>>>>

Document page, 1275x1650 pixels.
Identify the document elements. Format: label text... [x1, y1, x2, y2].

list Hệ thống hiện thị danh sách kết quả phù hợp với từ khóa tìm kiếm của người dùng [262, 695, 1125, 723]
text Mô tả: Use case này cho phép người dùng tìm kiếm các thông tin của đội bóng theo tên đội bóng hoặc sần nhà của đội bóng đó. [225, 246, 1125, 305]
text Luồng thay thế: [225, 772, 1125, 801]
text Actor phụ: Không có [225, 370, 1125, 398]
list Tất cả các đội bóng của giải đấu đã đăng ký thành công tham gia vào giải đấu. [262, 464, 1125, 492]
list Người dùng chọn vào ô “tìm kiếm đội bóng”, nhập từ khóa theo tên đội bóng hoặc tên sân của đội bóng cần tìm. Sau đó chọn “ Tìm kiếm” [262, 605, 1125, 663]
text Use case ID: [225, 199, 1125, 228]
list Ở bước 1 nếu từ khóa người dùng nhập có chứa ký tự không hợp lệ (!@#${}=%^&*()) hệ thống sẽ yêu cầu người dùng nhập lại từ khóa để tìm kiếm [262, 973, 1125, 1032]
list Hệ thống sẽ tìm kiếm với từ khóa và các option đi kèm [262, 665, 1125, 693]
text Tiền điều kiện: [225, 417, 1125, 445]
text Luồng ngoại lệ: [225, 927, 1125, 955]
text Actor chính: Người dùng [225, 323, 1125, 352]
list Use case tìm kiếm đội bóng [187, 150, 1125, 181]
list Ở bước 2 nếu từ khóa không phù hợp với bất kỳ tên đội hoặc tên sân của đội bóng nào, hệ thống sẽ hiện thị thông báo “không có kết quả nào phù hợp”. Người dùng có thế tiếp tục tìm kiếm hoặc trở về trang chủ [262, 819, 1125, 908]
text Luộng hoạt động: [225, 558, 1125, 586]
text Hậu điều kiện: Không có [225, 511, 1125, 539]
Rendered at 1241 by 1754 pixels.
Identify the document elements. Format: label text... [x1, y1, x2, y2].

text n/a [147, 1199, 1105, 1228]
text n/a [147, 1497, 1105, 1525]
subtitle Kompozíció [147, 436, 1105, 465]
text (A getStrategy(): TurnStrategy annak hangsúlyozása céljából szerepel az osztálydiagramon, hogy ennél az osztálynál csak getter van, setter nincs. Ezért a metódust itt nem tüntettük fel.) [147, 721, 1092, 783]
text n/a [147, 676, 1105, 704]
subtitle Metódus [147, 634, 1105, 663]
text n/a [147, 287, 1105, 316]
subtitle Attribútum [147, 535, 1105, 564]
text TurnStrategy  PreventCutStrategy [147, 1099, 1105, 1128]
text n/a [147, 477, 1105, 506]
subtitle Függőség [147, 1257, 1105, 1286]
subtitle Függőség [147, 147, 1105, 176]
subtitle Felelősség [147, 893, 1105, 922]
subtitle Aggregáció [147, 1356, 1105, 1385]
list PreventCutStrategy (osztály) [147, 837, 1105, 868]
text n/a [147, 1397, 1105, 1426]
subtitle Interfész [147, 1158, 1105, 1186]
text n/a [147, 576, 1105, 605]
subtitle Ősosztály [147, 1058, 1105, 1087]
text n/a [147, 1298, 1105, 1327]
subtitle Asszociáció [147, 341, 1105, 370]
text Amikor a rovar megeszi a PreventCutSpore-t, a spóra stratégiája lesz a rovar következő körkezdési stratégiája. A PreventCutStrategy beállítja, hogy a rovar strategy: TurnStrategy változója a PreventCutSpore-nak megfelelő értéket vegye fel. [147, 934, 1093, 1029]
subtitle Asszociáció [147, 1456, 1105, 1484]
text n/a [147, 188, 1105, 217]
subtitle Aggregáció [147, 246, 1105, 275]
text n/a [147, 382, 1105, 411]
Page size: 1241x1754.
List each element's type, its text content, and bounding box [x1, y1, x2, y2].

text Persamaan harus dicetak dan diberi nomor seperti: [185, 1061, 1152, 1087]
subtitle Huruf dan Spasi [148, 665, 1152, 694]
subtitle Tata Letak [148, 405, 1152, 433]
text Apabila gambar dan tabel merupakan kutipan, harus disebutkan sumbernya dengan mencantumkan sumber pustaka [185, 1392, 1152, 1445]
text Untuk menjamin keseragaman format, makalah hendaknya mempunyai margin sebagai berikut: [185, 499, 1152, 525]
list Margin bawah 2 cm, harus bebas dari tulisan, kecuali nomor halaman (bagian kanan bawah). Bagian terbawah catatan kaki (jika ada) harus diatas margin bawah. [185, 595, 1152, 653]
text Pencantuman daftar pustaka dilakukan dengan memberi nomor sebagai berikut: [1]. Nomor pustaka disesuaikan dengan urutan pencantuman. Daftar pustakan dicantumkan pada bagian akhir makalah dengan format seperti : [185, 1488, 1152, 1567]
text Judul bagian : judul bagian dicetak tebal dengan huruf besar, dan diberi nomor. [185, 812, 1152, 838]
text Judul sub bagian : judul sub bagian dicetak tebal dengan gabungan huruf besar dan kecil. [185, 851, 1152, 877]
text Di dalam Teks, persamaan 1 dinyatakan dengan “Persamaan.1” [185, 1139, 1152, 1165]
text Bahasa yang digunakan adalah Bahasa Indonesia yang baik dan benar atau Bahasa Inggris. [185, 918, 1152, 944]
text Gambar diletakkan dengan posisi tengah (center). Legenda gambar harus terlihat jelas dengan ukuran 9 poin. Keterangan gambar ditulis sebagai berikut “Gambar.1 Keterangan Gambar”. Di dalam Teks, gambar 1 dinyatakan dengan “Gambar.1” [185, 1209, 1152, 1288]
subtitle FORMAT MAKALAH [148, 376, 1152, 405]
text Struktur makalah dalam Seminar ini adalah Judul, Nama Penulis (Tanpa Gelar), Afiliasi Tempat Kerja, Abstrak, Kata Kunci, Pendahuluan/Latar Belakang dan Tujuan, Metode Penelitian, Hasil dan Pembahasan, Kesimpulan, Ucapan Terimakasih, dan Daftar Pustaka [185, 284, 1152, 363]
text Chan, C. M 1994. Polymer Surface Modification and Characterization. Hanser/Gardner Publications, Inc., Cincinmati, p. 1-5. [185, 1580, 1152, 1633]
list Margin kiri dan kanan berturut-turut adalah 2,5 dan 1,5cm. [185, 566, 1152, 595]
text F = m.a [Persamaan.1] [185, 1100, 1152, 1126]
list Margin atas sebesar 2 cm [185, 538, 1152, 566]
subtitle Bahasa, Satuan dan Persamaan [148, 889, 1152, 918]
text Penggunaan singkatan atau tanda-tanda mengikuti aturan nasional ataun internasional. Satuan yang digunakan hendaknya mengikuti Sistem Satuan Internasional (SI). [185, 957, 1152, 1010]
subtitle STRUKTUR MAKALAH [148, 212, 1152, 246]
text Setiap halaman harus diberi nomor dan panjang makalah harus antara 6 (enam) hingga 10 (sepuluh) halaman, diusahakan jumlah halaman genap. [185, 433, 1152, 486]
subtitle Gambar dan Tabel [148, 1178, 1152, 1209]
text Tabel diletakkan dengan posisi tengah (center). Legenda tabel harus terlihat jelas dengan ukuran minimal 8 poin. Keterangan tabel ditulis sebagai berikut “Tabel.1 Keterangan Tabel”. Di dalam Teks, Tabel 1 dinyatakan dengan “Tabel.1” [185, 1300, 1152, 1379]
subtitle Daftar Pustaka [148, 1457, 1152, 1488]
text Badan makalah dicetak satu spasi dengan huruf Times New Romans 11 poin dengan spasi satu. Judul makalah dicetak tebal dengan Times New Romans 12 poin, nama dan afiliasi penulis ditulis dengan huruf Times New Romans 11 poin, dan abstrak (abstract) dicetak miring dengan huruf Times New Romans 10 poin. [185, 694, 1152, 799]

<<<<

- [TASK GOAL] Within the records above, count the lines that contain "Satuan" and give the number with nothing added.

- [EXERCISE SOLUTION] 2